Wholesale Prices Reaccelerate in January
The increase from December was nearly twice the rise that economists had been expecting.
WASHINGTON — Wholesale prices in the United States reaccelerated in January, indicating that inflation pressures pervade the economy despite longer-term signs of improvement.
Between December and January, the government’s producer price index jumped 0.7 percent, driven up in part by a 5 percent surge in energy prices.
That increase compared with a 0.2 percent drop between November and December, and it was nearly twice the rise that economists had been expecting.
The producer price data reflects prices charged by manufacturers, farmers and wholesalers, and it flows into an inflation gauge that the Federal Reserve closely tracks.
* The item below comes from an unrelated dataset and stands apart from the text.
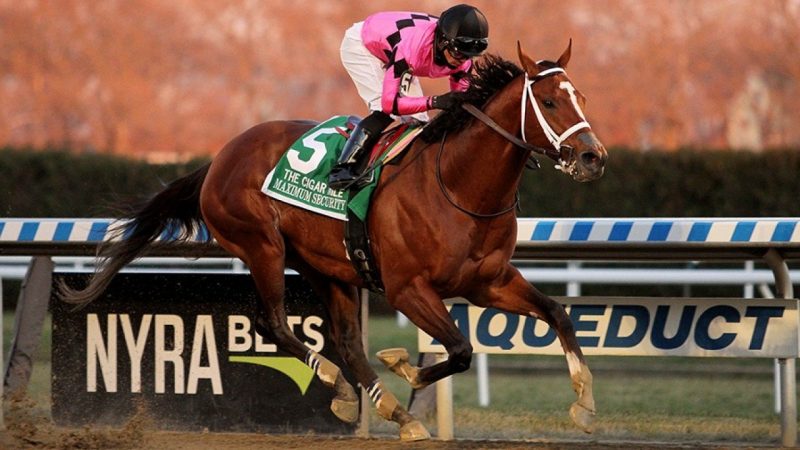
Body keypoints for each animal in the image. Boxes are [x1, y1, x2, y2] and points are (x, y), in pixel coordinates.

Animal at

It can provide an early sign of how fast consumer inflation will rise.
While the monthly inflation surge was worse than expected, price increases measured over the past year continued to show a slowdown: Wholesale prices in January were up 6 percent from 12 months earlier, compared with a 6.5 percent year-over-year rise in December and a recent peak of 11.7 percent in March.
It was the seventh straight month of decelerating year-over-year wholesale inflation, though it still came in higher than forecasters had expected.
Excluding volatile food and energy prices, so-called core wholesale inflation was up 5.4 percent in January from a year earlier and 0.5 percent from December. Food prices, though, fell 1 percent, the second straight monthly drop.
Egg prices, which have been driven up by a wave of avian flu, sank 12.7 percent between December and January but are still up more than 200 percent from a year ago.
In the energy sector, wholesale gasoline prices were up 6.2 percent from December, diesel fuel 10.9 percent and natural gas for homes 12.2 percent.
“While producer prices are off their peaks, inflation is elevated and the monthly change in prices showed a move in the wrong direction last month,’’ said the chief U.S. economist at High Frequency Economics, Rubeela Farooqi.
“These data will keep the Fed on track to raise interest rates further, to a sufficiently restrictive stance, in order to get inflation back toward” the central bank’s 2 percent inflation target, she said.
This week, the government reported that consumer inflation cooled for a seventh straight month compared with a year earlier.
The report also showed that inflationary pressures underlying the economy were likely to keep prices elevated well into this year. The year-over-year consumer inflation figure for January, 6.4 percent, remains well above the Fed’s 2 percent annual target.
Since March of last year, the Fed has raised its benchmark interest rate eight times in hopes of slowing the economy enough to conquer high inflation.
Inflation has eased since hitting a four-decade high in mid-2022. The rate hikes have had the broader economic effect of raising the costs of mortgages and auto loans as well as credit card interest rates.
Despite higher borrowing costs, the American job market has remained surprisingly strong. Employers added a sizzling 517,000 employees last month — nearly three times what forecasters had expected — and the unemployment rate fell to 3.4 percent, lowest since 1969.